Dr. James Byatt
University of St Andrews


Date:        June 4, 2014 (Wednesday)
Time:        11:00 am
Venue:     Seminar Room (Rm. 745, Run Run Shaw Tower),

                 Centennial Campus, HKU

*All are welcome. No registration is required.



“America’s a civilized country. More or less.”
(Diamonds are Forever, p. 24)

James Bond, one of the most globally recognisable characters in the history of literature, was the product of a nation emerging victorious from its second major conflict in little more than a quarter of a century. In theory, Britain should have been a country comfortable in its identity, with another successful defence of its borders to its credit. Yet the late intervention of America in the Second World War, and particularly its game-changing acts of closure in August 1945, brought about a dramatic, if not wholly unexpected, shift in the global power dynamic, situating the US as the dominant force of the post-war era. As an antidote to the anticlimactic aftermath of the war, Ian Fleming created a character intended to perpetuate what James Chapman has termed a “nationalist fantasy”, one who stood resistant to the changes taking place on the world stage by continuing to represent Britain as the leading enforcer of military decency, moral values and good taste.
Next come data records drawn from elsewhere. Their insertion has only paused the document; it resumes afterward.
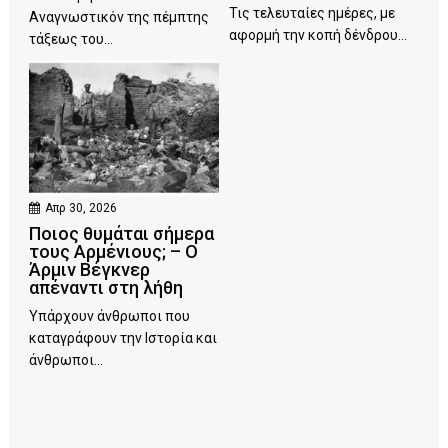
Τις τελευταίες ημέρες, με
Αναγνωστικόν της πέμπτης
αφορμή την κοπή δένδρου...
τάξεως του...
Απρ 30, 2026
Ποιος θυμάται σήμερα
τους Αρμένιους; – Ο
Άρμιν Βέγκνερ
απέναντι στη λήθη
Υπάρχουν άνθρωποι που
καταγράφουν την Ιστορία και
άνθρωποι...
From the outset, the Anglo-American relationship was, perhaps inevitably, very much a key theme in Fleming’s novels. From Casino Royale, the debut work from 1953, in which Bond is assisted by the affable, resource-rich, but conspicuously subordinate CIA operative Felix Leiter, through Live and Let Die, which in part pits 007 against an African-American community, to Diamonds are Forever, which draws on stereotypes of the Chicago gangster and the Western gunslinger for its villains, Fleming found ways to criticise American culture while simultaneously exploiting its commercial potential. Borrowing liberally from the transatlantic noir tradition, Diamonds are Forever prompted Raymond Chandler to comment that “[t]he scene is almost entirely American, and it rings true to an American. I am unaware of any other writer who has accomplished this”, highlighting Fleming’s intimate awareness not only of the landscape of the US, but also of its character. This talk will look back over some of Fleming’s transatlantic set-pieces, with a view to evaluating his vision of the “special relationship”, a vision which is steeped in ambiguity and paradox, demonstrating at once both his reverence and his disdain toward the new global superpower.